What does a creative brief look like

All creative briefs use a template which in almost all cases is limited to one or two pages. Many times it is written in a Microsoft Word file, that has its sections clearly split in rectangles (yeah, I know, not very creative, but it needs first structure). Each of the sections often has clear instructions on how to be filled in.

Not all the sections are really useful to the creative team, because some of them have administrative purposes like stating the team involved, the project’s code, and the chain of approval.

How to write an inspired creative brief

In an earlier example, I shared three rules to write a slick creative brief.
First of all, you need to be prepared to compromise because you cannot fit all your ideas and data into a one or two-page document.

Additionally, the writer of this brief needs to act as a brand detective, investigating whether the information in the client’s brief is enough and 100% honest.

Lastly, the creative brief writer needs to apply a DT (divergent thinking) + CT (convergent thinking) process to the most important sections: the audience and the strategic route.

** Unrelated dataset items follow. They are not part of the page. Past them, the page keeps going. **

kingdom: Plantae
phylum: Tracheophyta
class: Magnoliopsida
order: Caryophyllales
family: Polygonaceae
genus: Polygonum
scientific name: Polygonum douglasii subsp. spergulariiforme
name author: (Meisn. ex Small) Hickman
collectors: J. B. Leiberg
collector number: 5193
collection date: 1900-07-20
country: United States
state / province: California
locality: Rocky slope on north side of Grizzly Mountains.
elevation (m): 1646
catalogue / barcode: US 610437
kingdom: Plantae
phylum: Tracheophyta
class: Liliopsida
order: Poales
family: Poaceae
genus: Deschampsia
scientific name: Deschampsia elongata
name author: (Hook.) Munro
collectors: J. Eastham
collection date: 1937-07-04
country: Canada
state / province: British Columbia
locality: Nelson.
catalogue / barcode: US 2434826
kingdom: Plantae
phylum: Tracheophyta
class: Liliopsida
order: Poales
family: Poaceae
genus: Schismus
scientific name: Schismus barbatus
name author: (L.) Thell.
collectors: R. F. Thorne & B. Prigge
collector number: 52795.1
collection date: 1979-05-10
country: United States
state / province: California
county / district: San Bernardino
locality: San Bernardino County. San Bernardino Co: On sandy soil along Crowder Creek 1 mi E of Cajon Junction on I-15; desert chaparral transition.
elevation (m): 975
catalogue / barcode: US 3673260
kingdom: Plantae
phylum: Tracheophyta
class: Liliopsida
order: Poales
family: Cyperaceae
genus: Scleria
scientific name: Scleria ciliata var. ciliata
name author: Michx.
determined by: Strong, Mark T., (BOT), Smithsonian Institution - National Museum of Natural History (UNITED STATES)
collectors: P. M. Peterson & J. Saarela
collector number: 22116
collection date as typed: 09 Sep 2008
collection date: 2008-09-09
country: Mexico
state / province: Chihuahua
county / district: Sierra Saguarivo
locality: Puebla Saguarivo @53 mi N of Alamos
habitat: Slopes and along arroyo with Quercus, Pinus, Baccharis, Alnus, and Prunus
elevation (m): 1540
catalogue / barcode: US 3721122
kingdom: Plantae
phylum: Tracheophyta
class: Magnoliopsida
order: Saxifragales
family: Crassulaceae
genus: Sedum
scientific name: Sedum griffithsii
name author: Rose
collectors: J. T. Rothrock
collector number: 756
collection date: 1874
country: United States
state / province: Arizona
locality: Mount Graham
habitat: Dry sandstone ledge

How is a creative brief used?

Usually a creative brief his first used in the creative briefing session, and if it gets approved in that meeting then it is handed in physical format and/or via email to the creative team.

The document usually appears again in the internal meetings when the creatives present the creative ideas to the entire team.

Later, however, if the team agrees on the creative concept and deliverables and move into preparing the presentation for the client, the document is archived.

How to deliver a creative brief

As I mentioned above, the brief needs to be delivered formally in a meeting with the creative team assigned on that particular project.

A pre-alignment before a creative briefing meeting with other important stakeholders in the agency (such as the Client Service team) might ensure its success.

One important watch-out:

The brief should never be delivered via email because there is a very high chance that the creative team won’t understand all its fundamentals and rationale. Given the regular short timings for this process, these risks need to be avoided at all costs, thus face to face (or via telco) delivery is mandatory.